Satine picked up the perfume, taking a small sniff of it before speaking, "This was given to me by Harold, when I first got started as a dancer. It was a birthday gift, my eighteenth to be exact. This is the original bottle, but I had many more to wear all the time. I kept this to remember my youth." She set the perfume down and eyed the feather. "I guess you know what this came from," she said with a laugh, "This was the nicest costume that Marie ever made for me. I knew it would be one of the first things sold when I went, so I kept the feather to remember it."

Christian picked up the rings, "I remember these. You always wore them." "Yes, they were my mother's rings. She died when I was twelve, and these were the only things that I have of her's. One is from her confirmation, one she got on her sixteenth birthday, and the other was her wedding ring." Satine said wistfully, closing her eyes and sighing.

She dabbed her eyes with a hankie and continued to tell the story about the items... "I was raised in a well-to-do family, and I lived very comfortably until my mother's death. She and my father were married against her parent's wishes. You see, my father was the son of a journalist and his mother was a seamstress. When my mother died of consumption, my father and I lived off the inheritance for the next four years. On my sixteenth birthday, I received this diamond necklace from my father. He had spent the very last of our money on a gala in honor of my birthday, but he didn't want me to know. I found out two years later, but before I could talk to my father about it, he died in a carriage accident."
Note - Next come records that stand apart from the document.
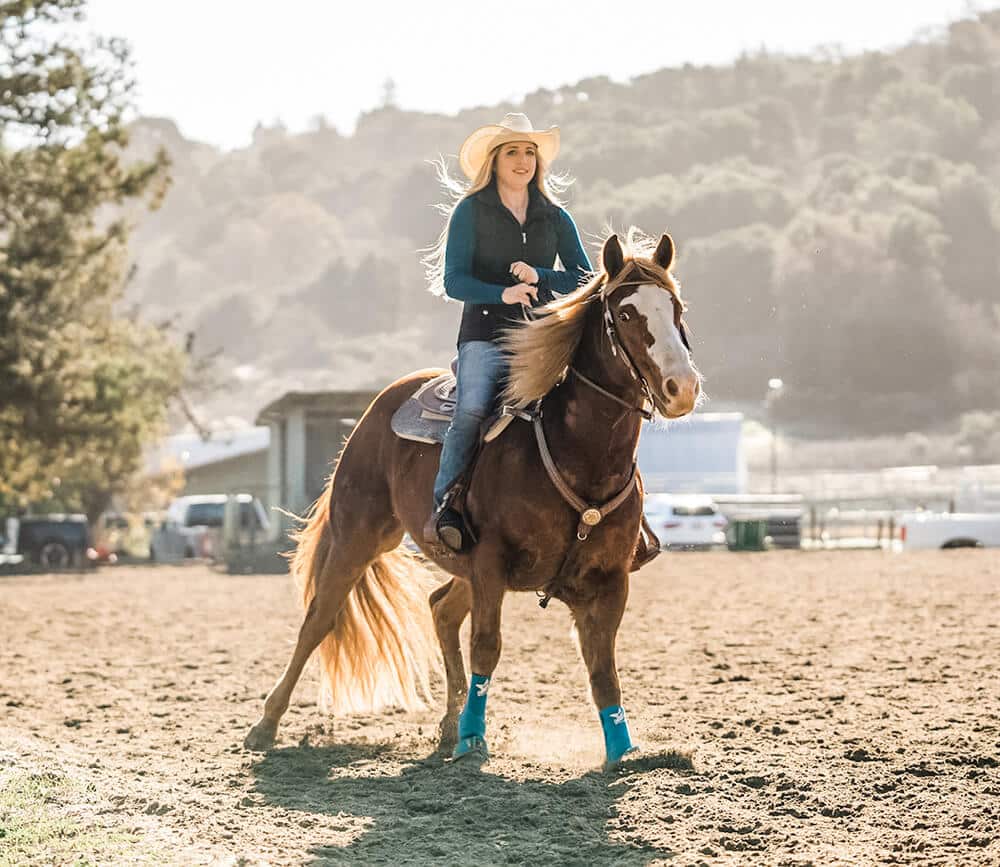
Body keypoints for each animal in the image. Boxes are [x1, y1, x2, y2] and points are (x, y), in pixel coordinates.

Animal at [245, 229, 700, 768]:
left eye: (676, 309)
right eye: (626, 315)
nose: (682, 388)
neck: (575, 453)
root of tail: (380, 405)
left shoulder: (609, 581)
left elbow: (602, 668)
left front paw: (622, 751)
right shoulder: (491, 563)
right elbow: (488, 646)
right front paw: (473, 739)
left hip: (455, 564)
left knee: (440, 609)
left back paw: (447, 725)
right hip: (360, 535)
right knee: (319, 619)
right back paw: (266, 725)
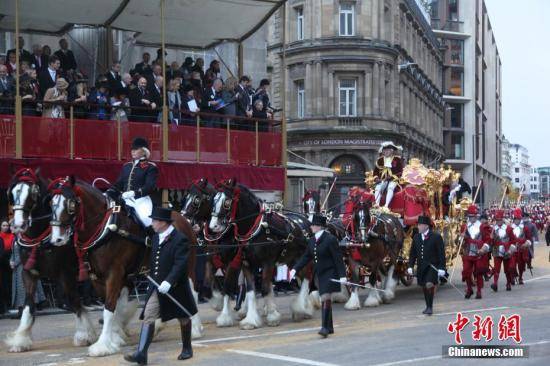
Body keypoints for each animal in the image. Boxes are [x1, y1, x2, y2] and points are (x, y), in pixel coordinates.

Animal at [5, 169, 97, 352]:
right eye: (12, 193)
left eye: (33, 193)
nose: (17, 225)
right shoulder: (29, 273)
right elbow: (28, 304)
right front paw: (21, 340)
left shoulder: (66, 273)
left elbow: (73, 301)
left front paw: (84, 334)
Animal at [45, 176, 204, 356]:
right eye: (51, 203)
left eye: (71, 204)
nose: (57, 239)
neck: (107, 228)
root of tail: (184, 219)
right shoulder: (97, 277)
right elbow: (110, 307)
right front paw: (114, 338)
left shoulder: (114, 273)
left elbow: (109, 308)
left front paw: (102, 345)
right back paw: (158, 325)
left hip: (187, 265)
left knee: (192, 291)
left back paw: (195, 327)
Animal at [207, 178, 314, 328]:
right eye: (213, 200)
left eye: (227, 202)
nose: (213, 226)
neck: (255, 228)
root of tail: (305, 220)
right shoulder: (246, 264)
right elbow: (251, 291)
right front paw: (251, 320)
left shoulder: (267, 262)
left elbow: (264, 289)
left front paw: (272, 317)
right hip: (292, 260)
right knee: (302, 276)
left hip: (303, 257)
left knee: (306, 278)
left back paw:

"After his death, I was poor and abandoned. I couldn't live alone, for it was frowned upon, and even if it wasn't, I couldn't afford to do so. I packed up everything that could fetch a price and sold it for only 50 Francs. That was just enough to buy a train ticket to go to Monmartre from Nice. When I got there, Harold and Marie welcomed me and I had a place to live and a job. The rest of the items in there are just stuff from when I was at the Moulin Rouge."

Tears streamed down Satine's face, her mascara running down her cheeks and her makeup flaking, and Christian helped her out of her seat.

"I did so many stupid things when I was young, and now look where I am! I'm hiding from the world so that I can be happy, but I'm not!" she cried as Christian embraced her.

"If none of those things had happened, our love would have never been real. I would be a miserable bachelor, dealing with my father's temper, and you would still be in Nice, living on the streets." Christian said reassuringly.

Satine looked up at Christian with a smile, "I'm ready to go back, Christian. I'm ready to be myself now."